| How to complete this task |
Would you transcribe word for word every line from the one containing "perspectieven?" to the end of the data, both ends included, and leave out the rest?

| Data |
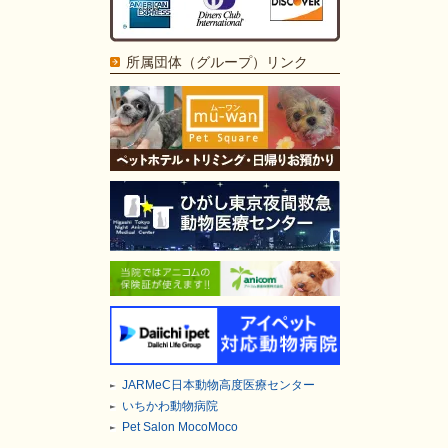
所属団体（グループ）リンク
JARMeC日本動物高度医療センター
いちかわ動物病院
Pet Salon MocoMoco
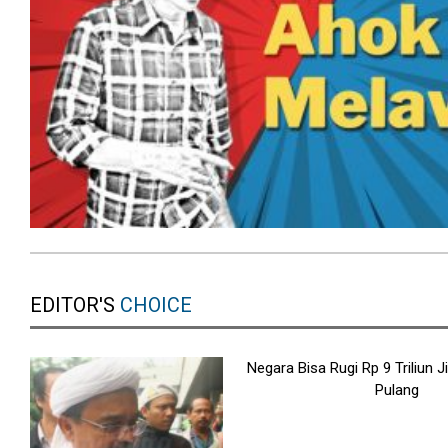
EDITOR'S
CHOICE
Negara Bisa Rugi Rp 9 Triliun J
Pulang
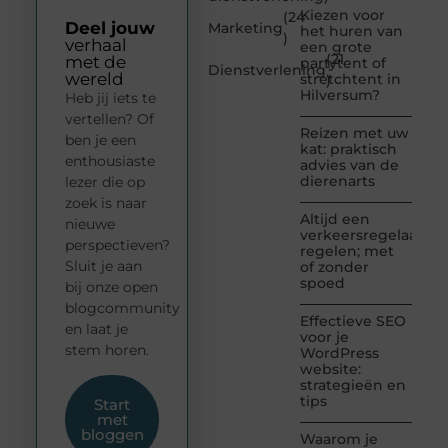
Kiezen voor
(24
Deel jouw
Marketing
het huren van
)
verhaal
een grote
(21
met de
partytent of
Dienstverlening
wereld
stretchtent in
)
Hilversum?
Heb jij iets te
vertellen? Of
Reizen met uw
ben je een
kat: praktisch
enthousiaste
advies van de
dierenarts
lezer die op
zoek is naar
Altijd een
nieuwe
verkeersregelaar
perspectieven?
regelen; met
Sluit je aan
of zonder
spoed
bij onze open
blogcommunity
Effectieve SEO
en laat je
voor je
stem horen.
WordPress
website:
strategieën en
tips
Start
met
bloggen
Waarom je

| Task result |
perspectieven?
regelen; met
Sluit je aan
of zonder
spoed
bij onze open
blogcommunity
Effectieve SEO
en laat je
voor je
stem horen.
WordPress
website:
strategieën en
tips
Start
met
bloggen
Waarom je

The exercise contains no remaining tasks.